Denis Ménochet, Denis Ménochet, Denis Ménochet… Et puis le scenario, la mise en scène, les dialogues, les décors et les costumes… et la touche de Francois Ozon. Mais Denis Ménochet. Car il est grand, vraiment grand.
Ce qu’il donne ici est d’une puissante finesse. J’utilise l’oxymore sciemment. La puissance il l’a. Elle est déjà physique, il est de ceux que l’on voit, remarque de part sa prestance, sa corpulence, de part ce corps massif dont il est doté et avec lequel il joue magnifiquement. Et c’est la finesse qui l’emporte. La finesse des contours… Ce qu’il parvient à dire avec ses yeux est grandiose et si doux !
Le douceur qui irrigue par tous ses pores mêle en fait sensualité et délicatesse. Et dès cette scène de réveil (la première scène du film), elle irradie.
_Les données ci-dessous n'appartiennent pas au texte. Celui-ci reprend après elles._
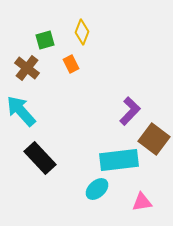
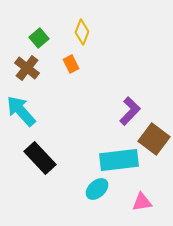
green square: moved 6 px left, 2 px up; rotated 24 degrees counterclockwise
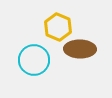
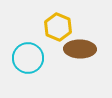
cyan circle: moved 6 px left, 2 px up
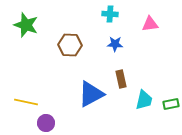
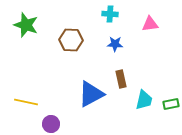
brown hexagon: moved 1 px right, 5 px up
purple circle: moved 5 px right, 1 px down
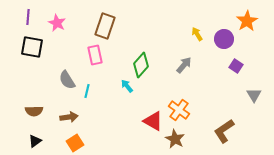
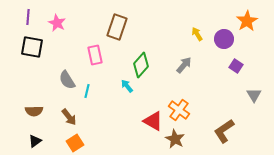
brown rectangle: moved 12 px right, 1 px down
brown arrow: rotated 60 degrees clockwise
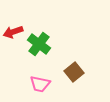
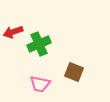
green cross: rotated 30 degrees clockwise
brown square: rotated 30 degrees counterclockwise
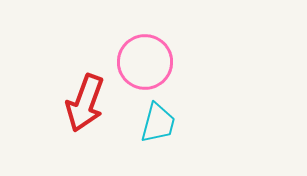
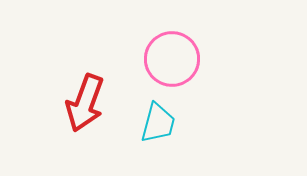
pink circle: moved 27 px right, 3 px up
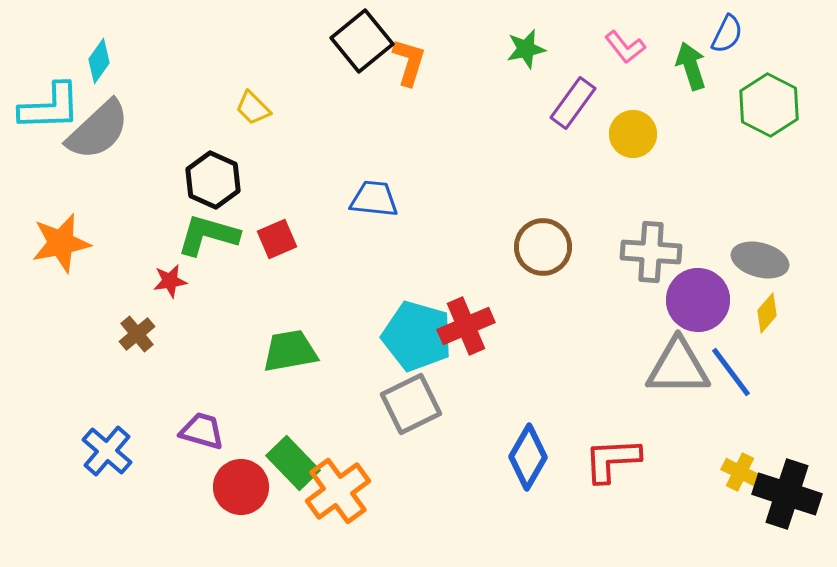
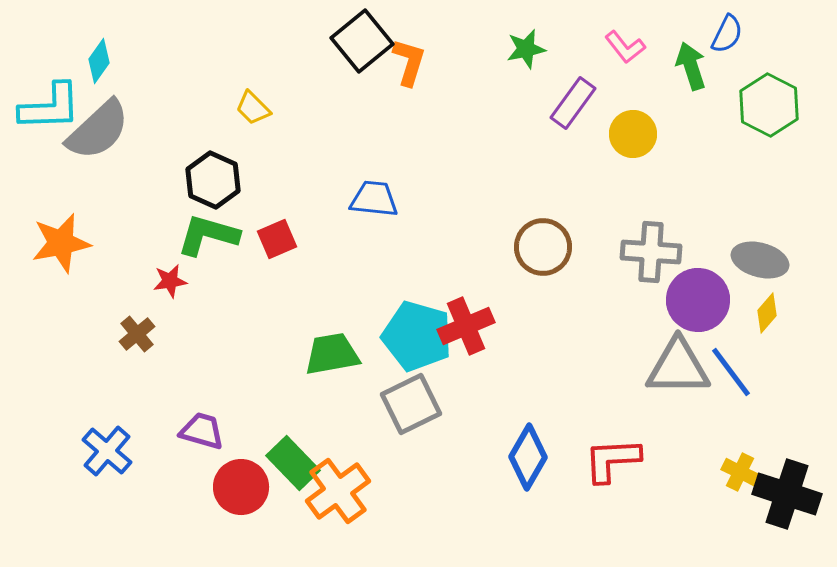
green trapezoid: moved 42 px right, 3 px down
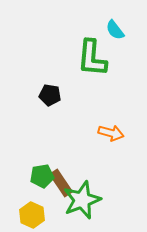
Denis Ménochet sait jouer avec la caméra, il sait donner corps à ses personnages (souvent très différents les uns des autres), il est de ceux qui ont une prestance. Ici, on le sent coquin et subversif. Il s’avère être entier et extrême. Prêt à tous les excès et capable de donner le meilleur de lui même, mais capable également des plus difficiles sursauts de colère. Comment évacuer toute la peine, la charge émotionnelle retenue depuis trop longtemps ?
Le film dit cela et le montre. A cet effet, des scènes de colère, on en voit au cinéma, mais une scène de colère d’une telle intensité, rarement. Seuls les plus grands peuvent donner ça. J’ai frissonné, été mal à l’aise, gênée par ce mal être qui jaillissait de cet homme incapable de tenir une seconde de plus, de retenir un instant encore la peine, la douleur, la frustration, l’absence, la solitude, qui l’habitent.
J’arrête ici car on frise l’hagiographie.
Et c’est en plus l’imbrication de tous les personnages qui fait la qualité du film. Du serviteur mutique (quelle prestance muette !) au jeune novice (qui va vite trouver sa place et ses marques) en passant par l’amie entremetteuse : « Je suis une star mais je suis humaine aussi vous savez », exquise Isa Adjani sous stupéfiants, et puis la fille et la mère qui arrivent en fin d’acte pour ajouter une couche à tout ce que Peter a voulu mettre sous le tapis toutes ces années durant.
On peut donc se prononcer : Ozon est passé maitre dans l’art de la mise en scène théâtrale (Huit femmes déjà il a plusieurs années) et son cinéma me ravit.
Il dit ici l’incandescence de l’amour qui irradie et qui, finalement, consume. Celui que l’on pensait colosse – le pygmalion – qui s’avère avoir des pieds d’argile par trop de distanciation, par une vie recluse aussi. Il est celui qui vit sur ses acquis. Et le jeune inexpérimenté qui, naturellement, prendra ses marques et saura déjouer les pièges d’un milieu qui ne fait pas de cadeaux, grâce aux conseils avisés d’une marraine bien implantée.
Tout ici dit la rudesse d’un milieu qui ne vit que de codes et d’interdépendance, si ce n’est de rivalité.
Exquis et pervers. Mais tendre aussi. La touche Ozon.